Despite the recent leaks on who's to blame for what, Prime Minister McBlair believes that he remains as non-stick as the Millennium Dome's cladding. In a speech to a Greenwich Regeneration seminar last night, he insisted that his intentions for the Dome project were pure. He also had the welfare of Greenwich residents in mind, which excuses everything. Further, he insisted that the best people were put in place to run the enterprise.
   With these fine words still ringing in my ears, I have taken a large whisky and my laptop to a quiet corner to compose some thoughts on who's to blame for the whole sorry business.
   Okay, the Tories thought of it. But the incoming Labour government in 1997 didn't have to go ahead with it. PM McBlair could have cancelled the whole thing at very little cost. But he had this vision of rebranding Britain and he lumbered us with the Millennium Dome for his own selfish ends. McBlair and his cronies were hoping to reap the credit for showcasing all that was great about Britain (their vision, nobody else's) in a massive visitor attraction at the start of the third millennium.
   Okay, they got that wrong and they kicked off their personal millennium a year early. But that might have been excusable if they'd given us anything decent in the Dome. Putting New Labour cronies, who lacked the experience to run a whelk stall, in charge of something so huge was an instant recipe for disaster. The Dome decision makers seemed to do their best to steer clear of this country's history, traditions and culture. Lord Hawksbane and the rest were determined to include nothing for 'ordinary people'.
   Worse, Lord Hawksbane presided over a financial disaster, allowing the Dome's management quango to get away with sloppy, or zero, record keeping, cronyism and outright corruption. He also did his best to make sure that the official history of the Dome, and the newly release report by the National Audit Commission's report on its finances, were rewritten to show himself and his confederates in a favourable light.
   Prime Minister McBlair insists that he retains 'full confidence' in his unelected Dome Minister. Which means that his head has to be ready to roll. And which also means that the Prime Minister has to bear ultimate responsibility for putting his former flatmate in the job and keeping him there long after he showed that he just was not up to it. McBlair squeaked back into Downing Street after the last election. Maybe he won't be quite as lucky after the next.

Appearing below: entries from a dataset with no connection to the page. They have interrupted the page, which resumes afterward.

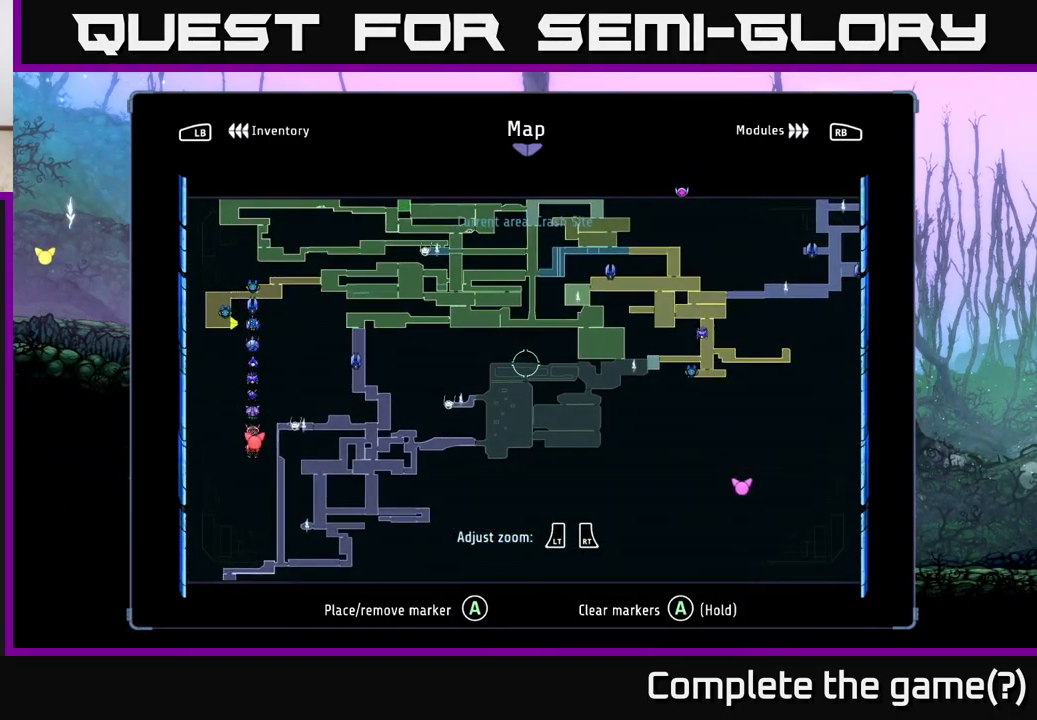
{"dt_ms": 516, "buttons": ["R2"], "left_stick": "right", "right_stick": "center", "events": [[50, "R2", "down"]]}
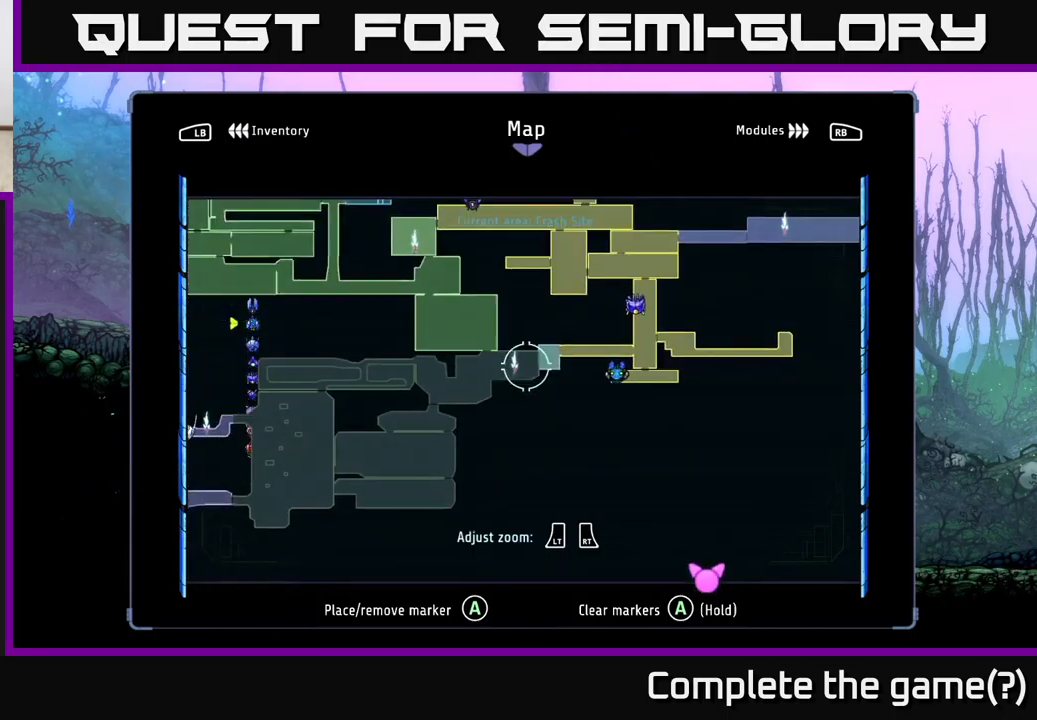
{"dt_ms": 500, "buttons": [], "left_stick": "center", "right_stick": "center", "events": [[117, "left_stick", "up-right"], [300, "left_stick", "center"], [317, "R2", "up"]]}
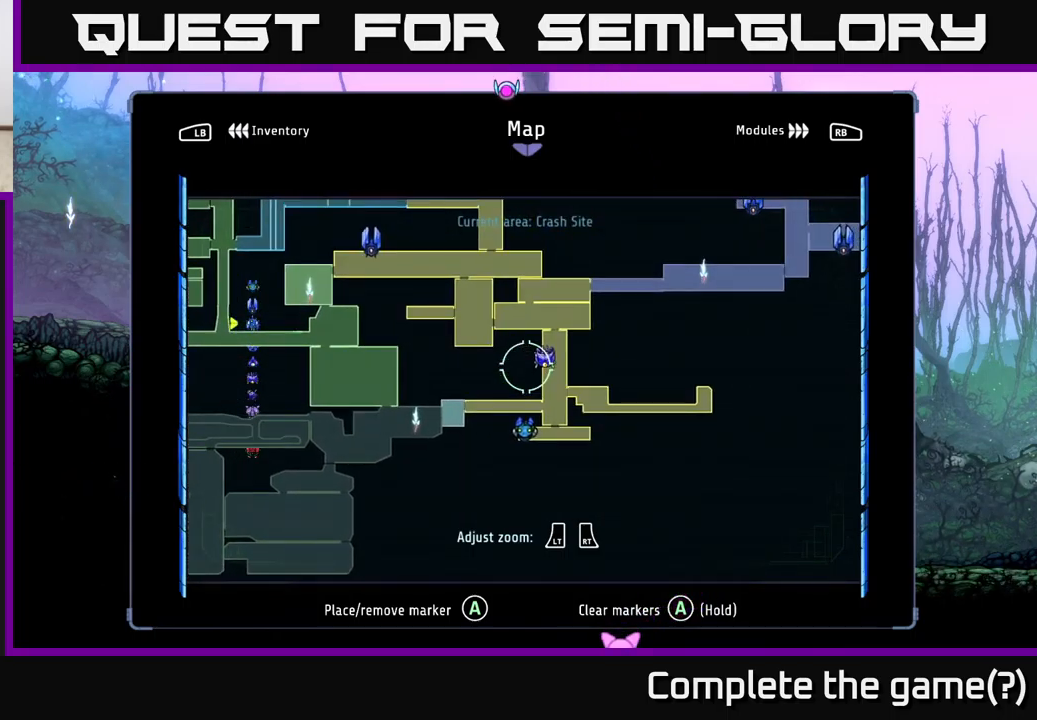
{"dt_ms": 500, "buttons": [], "left_stick": "left", "right_stick": "center", "events": [[317, "left_stick", "left"]]}
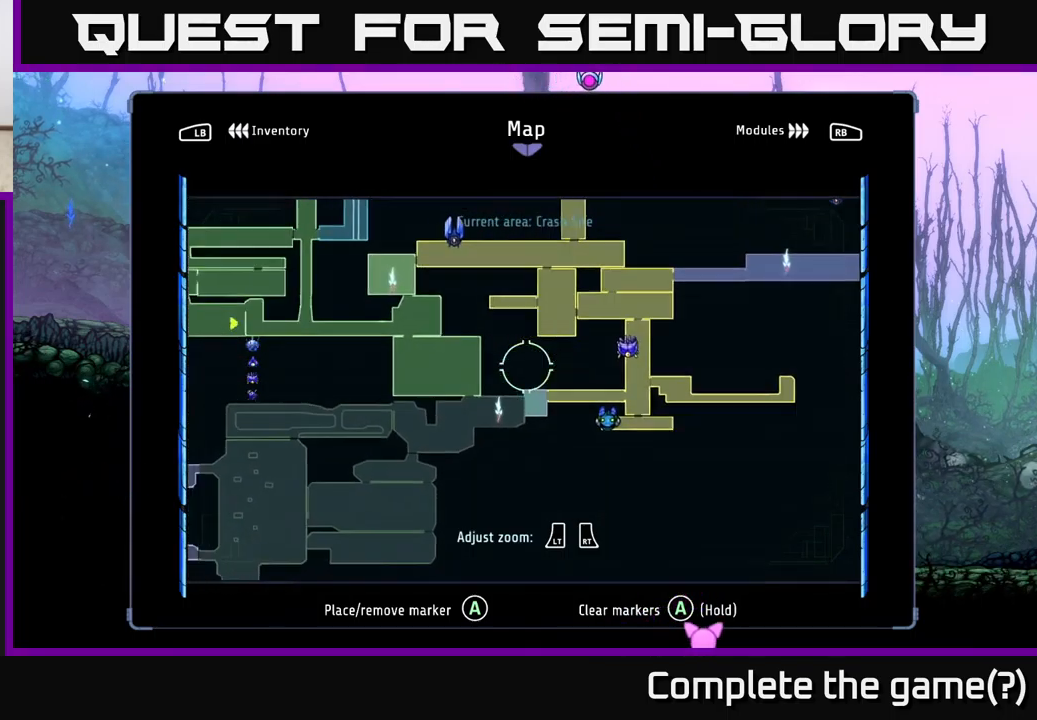
{"dt_ms": 500, "buttons": ["L2"], "left_stick": "left", "right_stick": "center", "events": [[34, "L2", "down"]]}
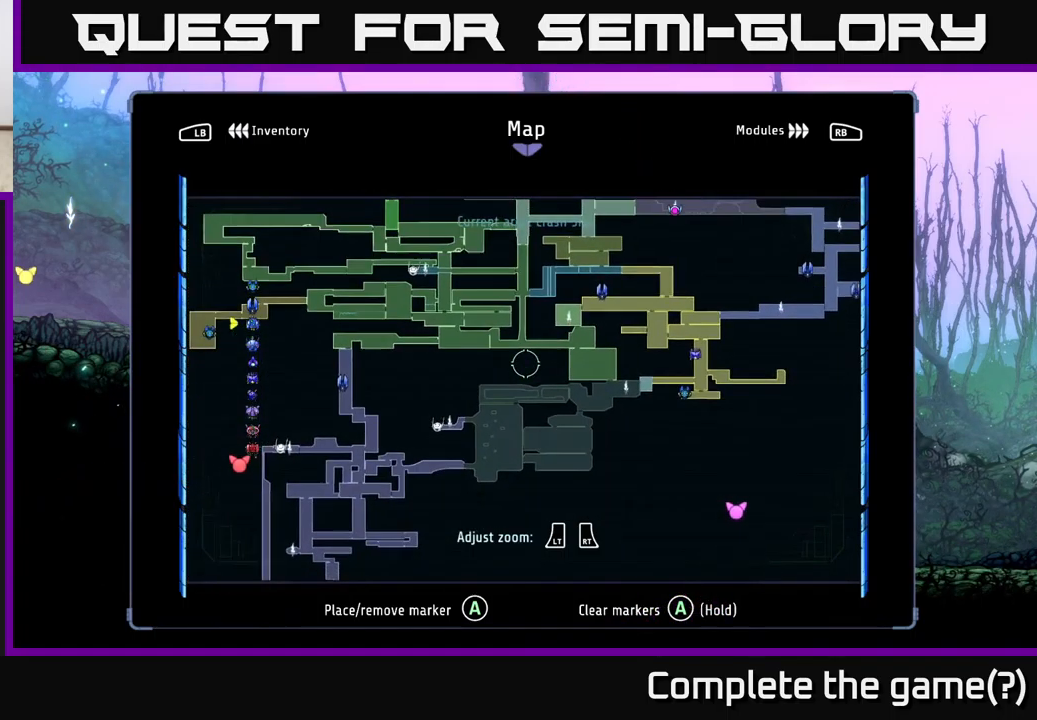
{"dt_ms": 500, "buttons": [], "left_stick": "left", "right_stick": "center", "events": [[34, "L2", "up"]]}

p.s. Prime Minister McBlair seems to have had a hell of a lot of flatmates during his younger days. Did he live in palatial apartments? Or was he just impossible to get on with and had a high turn-over of them?

filed by Joe Deblat [j.deblat@md.news.uk]
 

 

MD News
Autumn c Wednesday 22/11/2000
Dome's Millennium II Party
Sir Tom Todhunter
Photo: Tim deLong
Anyone disappointed by the announcement that London's New Year celebrations have been cancelled can go to the Dome instead. Sir Tom Todhunter announced last night that the Dome will mark the arrival of the Third Millennium with the most spectacular laser light show in the whole history of the universe!
   Opposition parties are now asking who placed the £600,000 order for the fireworks for London's cancelled New Year celebrations and why she or he gave the order to a firm in India. They also want to know what will happen to the fireworks, currently on their way to the UK on a freighter, when they reach our shores.
   Unfortunately, Parliament breaks up for its Christmas Hols before any answers can be expected.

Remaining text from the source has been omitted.